**Consigne 1**
D'après l'extrait, combien d'employés compte aujourd'hui Bouygues Telecom ?
**Consigne 2**
Dans l'extrait, reprenez le passage allant de "Après une première" jusqu'à "de Manager UX." en substituant "jeune pousse" à "start-up".

**Extrait**
══════════
Après une première interview consacrée à la start-up Evaneos, nous nous sommes intéressés à la façon dont l’UX Design était intégré cette fois-ci dans des grands groupes. Nous avons rencontré Solène Saguez, Manager UX chez Bouygues Telecom, l’un des plus grands opérateurs de téléphonie française et comptant aujourd’hui plus de 8000 employés. Ses produits digitaux sont nombreux, son marché est rapide et concurrentiel. Solène nous raconte les challenges quotidiens de son équipe UX/UI dans cet environnement.
Commençons par détailler un peu ton parcours et comprendre comment tu es arrivée à ton poste actuel de Manager UX.
J’ai commencé par une école d’arts graphiques suivie d’un BTS communication visuelle, tous deux orientés print puis une license d’arts appliqués.
Ensuite, je me suis lancée en freelance et très vite je me suis rendue compte que je n’arrivais pas à accompagner mes clients de bout en bout, particulièrement dans le digital. Donc un an après, j’ai repris un Master Direction Artistique Numérique pour apprendre toutes les notions du web et les principes du design appliqués au digital.
══════════
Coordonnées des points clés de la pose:

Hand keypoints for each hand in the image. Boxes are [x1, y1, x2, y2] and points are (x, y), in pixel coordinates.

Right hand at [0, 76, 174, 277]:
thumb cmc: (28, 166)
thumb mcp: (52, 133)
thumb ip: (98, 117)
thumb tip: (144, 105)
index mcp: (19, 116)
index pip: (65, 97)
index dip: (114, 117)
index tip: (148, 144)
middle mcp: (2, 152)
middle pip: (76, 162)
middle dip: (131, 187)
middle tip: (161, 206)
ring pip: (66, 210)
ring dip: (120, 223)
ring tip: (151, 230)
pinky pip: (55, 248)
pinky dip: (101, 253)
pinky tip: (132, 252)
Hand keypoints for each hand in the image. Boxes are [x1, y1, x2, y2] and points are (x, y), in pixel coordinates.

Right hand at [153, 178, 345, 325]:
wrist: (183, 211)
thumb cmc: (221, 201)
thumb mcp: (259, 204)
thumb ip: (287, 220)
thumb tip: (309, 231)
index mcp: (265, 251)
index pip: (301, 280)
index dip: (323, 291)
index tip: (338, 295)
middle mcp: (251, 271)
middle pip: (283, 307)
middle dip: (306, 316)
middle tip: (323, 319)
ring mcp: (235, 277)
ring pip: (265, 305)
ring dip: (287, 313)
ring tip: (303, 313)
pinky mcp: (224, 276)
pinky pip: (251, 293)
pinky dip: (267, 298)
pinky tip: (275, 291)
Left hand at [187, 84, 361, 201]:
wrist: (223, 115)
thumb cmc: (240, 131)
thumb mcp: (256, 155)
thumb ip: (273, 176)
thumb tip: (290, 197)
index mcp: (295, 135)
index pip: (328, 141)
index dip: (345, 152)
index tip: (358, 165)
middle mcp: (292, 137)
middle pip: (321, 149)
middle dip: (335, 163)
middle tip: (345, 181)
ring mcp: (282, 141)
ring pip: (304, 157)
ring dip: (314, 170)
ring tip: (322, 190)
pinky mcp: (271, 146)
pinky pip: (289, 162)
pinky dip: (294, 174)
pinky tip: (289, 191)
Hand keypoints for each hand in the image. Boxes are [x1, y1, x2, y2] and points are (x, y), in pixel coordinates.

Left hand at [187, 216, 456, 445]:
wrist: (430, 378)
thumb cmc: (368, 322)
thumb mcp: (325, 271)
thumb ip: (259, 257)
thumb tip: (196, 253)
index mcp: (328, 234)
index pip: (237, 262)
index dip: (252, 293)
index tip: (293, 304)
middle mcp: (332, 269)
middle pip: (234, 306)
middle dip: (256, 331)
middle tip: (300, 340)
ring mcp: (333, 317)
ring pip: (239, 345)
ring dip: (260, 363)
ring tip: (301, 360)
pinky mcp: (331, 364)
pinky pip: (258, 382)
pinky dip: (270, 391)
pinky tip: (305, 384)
══════════
**Réponse rédigée 1**
Plus de 8000 employés.

**Réponse rédigée 2**
Après une première interview consacrée à la jeune pousse Evaneos, nous nous sommes intéressés à la façon dont l’UX Design était intégré cette fois-ci dans des grands groupes. Nous avons rencontré Solène Saguez, Manager UX chez Bouygues Telecom, l’un des plus grands opérateurs de téléphonie française et comptant aujourd’hui plus de 8000 employés. Ses produits digitaux sont nombreux, son marché est rapide et concurrentiel. Solène nous raconte les challenges quotidiens de son équipe UX/UI dans cet environnement.
Commençons par détailler un peu ton parcours et comprendre comment tu es arrivée à ton poste actuel de Manager UX.